> **EXERCISE AIM**
Those lines of the records that contain "major" are to be located and copied.

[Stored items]
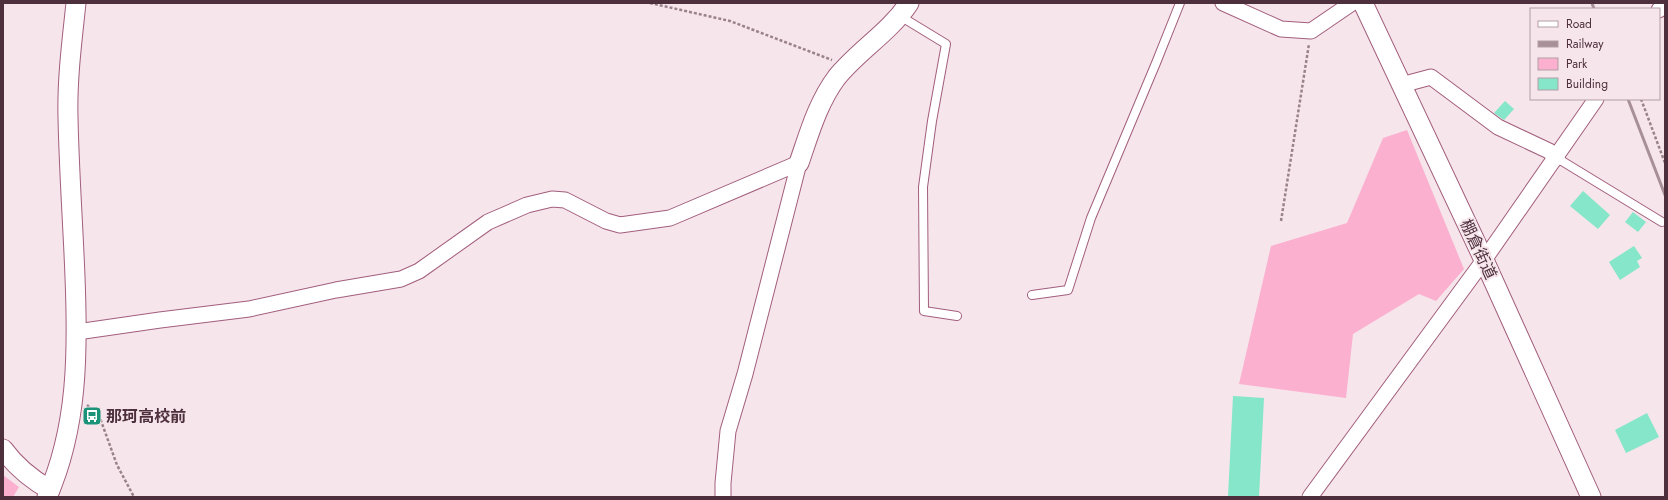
<svg xmlns="http://www.w3.org/2000/svg" width="1668" height="500" font-family="Jost,'Noto Sans JP',sans-serif">
<style>
.green{fill:#fbb0cf}
.building{fill:#85e6c9}
.lines{fill:none;stroke-linecap:round;stroke-linejoin:round}
.service-casing{stroke:#a25e7c;stroke-width:10}
.minor-casing{stroke:#a25e7c;stroke-width:17}
.tertiary-casing{stroke:#a25e7c;stroke-width:21}
.path{stroke:#9a828c;stroke-width:2.5;stroke-dasharray:3 2;stroke-linecap:butt}
.service{stroke:#fff;stroke-width:8}
.minor{stroke:#fff;stroke-width:15}
.tertiary{stroke:#fff;stroke-width:19}
.rail{stroke:#a89099;stroke-width:3}
.labels{text-anchor:middle;stroke-width:4;stroke-linejoin:round;paint-order:stroke}
.street-label{font-size:16px;fill:#4e303c;stroke:#f6e5eb}
.poi-label{font-size:16px;font-weight:bold;fill:#4e303c;stroke:#f6e5eb;text-anchor:start}
</style>
<rect width="100%" height="100%" fill="#f6e5eb"/>
<g class="green">
<polygon points="1407,130 1464,269 1436,301 1419,294 1353,334 1346,398 1239,384 1271,246 1347,223 1383,138"/>
<polygon points="3,475 19,487 13,497 3,497"/>
</g>
<g class="building">
<polygon points="1505,101 1514,109 1504,120 1494,113"/>
<polygon points="1583,191 1610,215 1598,229 1570,206"/>
<polygon points="1633,212 1646,222 1638,232 1625,222"/>
<polygon points="1634,246 1642,258 1637,261 1640,267 1620,280 1609,262"/>
<polygon points="1233,396 1264,398 1259,497 1228,497"/>
<polygon points="1647,413 1659,437 1626,453 1615,430"/>
</g>
<g class="lines">
<defs>
<g id="service">
<polyline points="900,16 946,44 932,121 923,187 924,311 957,316"/>
<polyline points="1557,158 1662,222"/>
<polyline points="1032,295 1068,290 1091,218 1156,63 1180,3"/>
</g>
<g id="minor">
<polyline points="1223,3 1281,29 1311,31 1352,3"/>
<polyline points="1659,10 1664,3"/>
<polyline points="1401,85 1431,77 1498,127 1549,151 1557,158"/>
<polyline points="77,332 160,320 249,309 336,290 401,279 419,271 488,222 527,205 552,199 565,200 606,221 620,225 670,218 799,163"/>
<polyline points="723,497 723,483 728,431 745,374 799,163"/>
<polyline points="1310,497 1484,260 1596,99"/>
</g>
<g id="tertiary">
<polyline points="1363,3 1484,260 1591,497"/>
<path d="M 799,163 C 809,134 818,102 837,77 C 859,50 890,32 909,3"/>
<path d="M 3,449 C 16,467 31,479 50,490"/>
<path d="M 47,497 C 78,427 78,352 75,277 C 73,224 69,171 68,117 C 67,79 72,41 76,3"/>
</g>
</defs>
<use href="#service" class="service-casing"/>
<use href="#minor" class="minor-casing"/>
<use href="#tertiary" class="tertiary-casing"/>
<g class="path">
<polyline points="650,3 730,21 832,60"/>
<polyline points="1641,99 1665,163"/>
<polyline points="1281,221 1309,44"/>
<polyline points="87,405 100,418 117,465 134,497"/>
</g>
<use href="#service" class="service"/>
<use href="#minor" class="minor"/>
<use href="#tertiary" class="tertiary"/>
<g class="rail">
<polyline points="1592,3 1594,9"/>
<polyline points="1628,99 1665,195"/>
</g>
</g>
<defs>
<symbol id="bus-square" viewBox="-11 -11 22 22"><rect x="-9" y="-9" width="18" height="18" rx="4" fill="#1a9378" stroke="#f6e5eb"/><path d="M-5-6H5V4H4V6H2V4H-2V6H-4V4H-5ZM-3.5-4V0h7V-4ZM-3.5 1.2v1.5H-2V1.2ZM2 1.2v1.5H3.5V1.2Z" fill="#fff"/></symbol>
</defs>
<g fill-rule="evenodd">
<use href="#bus-square" x="81" y="405" width="22" height="22"/>
</g>
<g class="labels">
<g class="street-label">
<text transform="translate(1479 249) rotate(65)" y="6">棚倉街道</text>
</g>
<g class="poi-label">
<text x="106" y="422">那珂高校前</text>
</g>
</g>
<rect width="1668" height="500" fill="none" stroke="#4e303c" stroke-width="8"/>
<rect x="1530" y="8" width="130" height="92" fill="#f6e5eb" stroke="#b39da5"/>
<rect x="1538" y="21" width="20" height="6" fill="#ffffff" stroke="#b39da5"/>
<text x="1566" y="28" font-size="12" fill="#4e303c">Road</text>
<rect x="1538" y="41" width="20" height="6" fill="#a89099" stroke="#b39da5"/>
<text x="1566" y="48" font-size="12" fill="#4e303c">Railway</text>
<rect x="1538" y="58" width="20" height="12" fill="#fbb0cf" stroke="#b39da5"/>
<text x="1566" y="68" font-size="12" fill="#4e303c">Park</text>
<rect x="1538" y="78" width="20" height="12" fill="#85e6c9" stroke="#b39da5"/>
<text x="1566" y="88" font-size="12" fill="#4e303c">Building</text>
</svg>
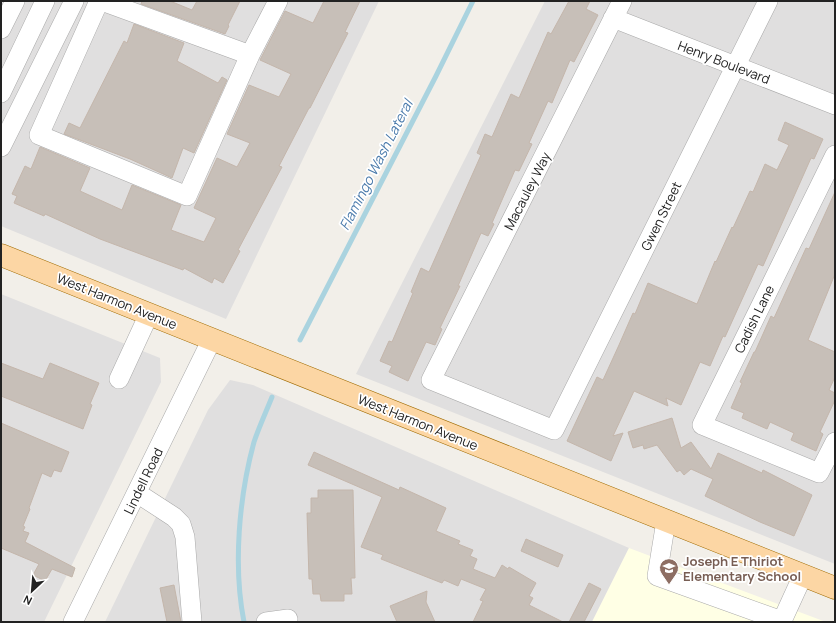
<svg xmlns="http://www.w3.org/2000/svg" width="836" height="623" font-family="Manrope,sans-serif">
	<style>
		.residential { fill: #e0dfdf }
		.education { fill: #ffffe5 }
		.lines { fill: none; stroke-linecap: round; stroke-linejoin: round }
		.stream { stroke: #aad3df; stroke-width: 5 }
		.building { fill: #c7bfb8; stroke: #c4b6ab }
		.minor-casing { stroke: #a9a9a9; stroke-width: 20 }
		.major-casing { stroke: #a06b00; stroke-width: 23 }
		.minor { stroke: #fff; stroke-width: 19 }
		.major { stroke: #fcd6a4; stroke-width: 22 }
		.labels { text-anchor: middle; stroke-width: 3.5; stroke-linejoin: round; paint-order: stroke }
		.street-label { font-size: 13px; fill: #222; stroke: #fff }
		.education-label { font-size: 13px; font-weight: bold; fill: #785e54; stroke: #fff; text-anchor: start }
		.water-label { font-size: 14px; font-style: italic; fill: #4a7aab; stroke: #fff }
	</style>
	<rect width="100%" height="100%" fill="#f2efe9"/>
	<path class="residential" d="M1,1H379L226,319L1,226Z
		M545,1H835V564L356,374Z
		M1,294L160,358L161,382L44,622H1Z
		M230,380L253,385L629,548L592,622H105L208,410Z"/>
	<path class="education" d="M629,548L826,622H592Z"/>
	<g class="lines">
		<path class="stream" d="M300,340L436,76L473,1
			M244,622C233,566 239,497 254,442C259,427 266,412 272,397"/>
	</g>
	<path class="building" d="M142,1H170L192,10L197,1H240L228,25L229,26L225,34L141,4Z
		M324,1H360L345,32L348,33L310,108H309L279,166L282,167L238,250L240,251L223,283L214,278L212,283L184,268L183,270L100,239L45,214L44,216L14,203L17,196L12,194L25,166L31,169L40,147L90,168L80,191L122,210L132,185L181,205L171,230L204,242L216,218L194,208L217,158L237,167L250,143L227,134L249,85L279,97L291,74L260,60L285,11L313,23Z
		M569,1H590L586,9L598,15L574,62L570,60L552,103L548,101L529,143L532,144L519,171L515,170L492,223L494,224L488,236L481,233L458,286H460L440,328L442,329L435,345L426,342L408,381L389,372L392,366L380,361L389,341L392,342L413,293L411,292L421,268L429,272L481,155L477,153L485,134L492,137L511,94L519,98L548,32L551,34Z
		M134,24L184,43L177,61L218,83L222,77L227,80L194,153L183,148L172,178L130,159L64,134L69,123L80,128L124,41L127,43Z
		M785,122L823,139L814,159L811,158L763,266L758,264L725,337L723,336L710,366L700,362L681,405L666,398L668,406L634,391L613,436L623,433L611,461L567,441L597,377L603,380L619,345L633,313L635,314L648,283L697,304L715,261L716,262L732,227L733,228L750,191L753,192L765,164L777,170L789,145L778,140Z
		M835,192V274L808,340L835,352V377L829,390L835,393V400L820,432L823,434L816,451L791,440L794,433L770,422L767,429L742,418L744,413L731,408L742,383L740,382L754,352H755L771,316L774,318L806,248L809,249Z
		M1,363L43,379L50,363L99,383L90,404L92,405L83,429L1,396Z
		M672,418L681,448L691,442L711,469L718,453L762,473L763,470L812,495L794,536L760,522L705,496L713,479L691,469L684,475L680,470L677,472L657,445L644,449L643,445L633,448L628,432Z
		M1,423L69,452L61,472L54,470L51,477L42,473L29,508L30,509L23,526L25,527L23,531L29,533L25,542L75,568L72,577L52,569L45,581L33,575L39,564L1,548Z
		M314,452L399,490L400,487L446,508L436,531L460,541L458,544L473,550L470,556L477,559L473,569L495,578L502,565L508,569L509,567L536,583L529,596L533,598L529,605L563,622H473L483,601L480,600L486,589L461,579L458,586L444,580L442,583L381,559L383,555L361,547L382,497L308,465Z
		M318,490H353L355,578H351L352,594H344V601H321L320,594H313L312,579H309L307,513H311V498H318Z
		M526,539L563,555L558,567L521,551Z
		M589,583L601,589L584,622H569Z
		M174,585L181,622H167L160,588Z
		M427,591L426,602L435,622H397L390,606Z"/>
	<g class="lines">
		<defs>
			<path id="minor" d="M99,1L39,135L187,196L250,55L102,1
				M622,1L431,380L554,430L768,1
				M613,18L835,105
				M1,29L15,1
				M250,55L278,1
				M1,93L45,1
				M1,147L74,1
				M835,155L702,425L819,473L835,442
				M119,379L149,314
				M137,493L174,517L181,524L185,537L192,622
				M666,521L657,576L782,621L803,575
				M73,622L212,339
				M266,622L288,619"/>
			<path id="major" d="M1,255L835,588"/>
		</defs>
		<use href="#minor" class="minor-casing"/>
		<use href="#major" class="major-casing"/>
		<use href="#minor" class="minor"/>
		<use href="#major" class="major"/>
	</g>
	<defs>
		<symbol id="school-pin" viewBox="-11 -11 22 30"><path d="M0 17L-7.5 6A9.5 9.5 0 1 1 7.5 6Z" fill="#8d6e63" stroke="#fff"/><path d="M0-5L7-2L0 1L-7-2ZM-4 1L0 2.5L4 1V4Q0 6-4 4Z" fill="#fff"/></symbol>
	</defs>
	<g fill-rule="evenodd">
		<use href="#school-pin" x="658" y="557" width="22" height="30"/>
	</g>
	<g class="labels">
		<g class="street-label">
			<text transform="translate(724 62) rotate(21)" y="5">Henry Boulevard</text>
			<text transform="translate(527 191) rotate(-63)" y="5">Macauley Way</text>
			<text transform="translate(661 216) rotate(-64)" y="5">Gwen Street</text>
			<text transform="translate(117 301) rotate(22)" y="5">West Harmon Avenue</text>
			<text transform="translate(754 319) rotate(-64)" y="5">Cadish Lane</text>
			<text transform="translate(418 422) rotate(22)" y="5">West Harmon Avenue</text>
			<text transform="translate(143 481) rotate(-64)" y="5">Lindell Road</text>
		</g>
		<g class="education-label">
			<text x="683" y="566">Joseph E Thiriot<tspan x="683" dy="15">Elementary School</tspan></text>
		</g>
		<g class="water-label">
			<text transform="translate(376 165) rotate(-63)" y="5">Flamingo Wash Lateral</text>
		</g>
	</g>
	<rect width="836" height="623" fill="none" stroke="#222222" stroke-width="4"/>
	<g transform="translate(32 591) rotate(206)" stroke="#ffffff" stroke-width="3" paint-order="stroke">
	<path d="M0-3L7 15L0 10L-7 15Z" fill="#222222"/>
	<text y="-6" font-size="11" font-weight="bold" text-anchor="middle" fill="#222222">N</text>
	</g>
</svg>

> **COMPLETED EXERCISE**
		.major-casing { stroke: #a06b00; stroke-width: 23 }
		.major { stroke: #fcd6a4; stroke-width: 22 }
			<path id="major" d="M1,255L835,588"/>
		<use href="#major" class="major-casing"/>
		<use href="#major" class="major"/>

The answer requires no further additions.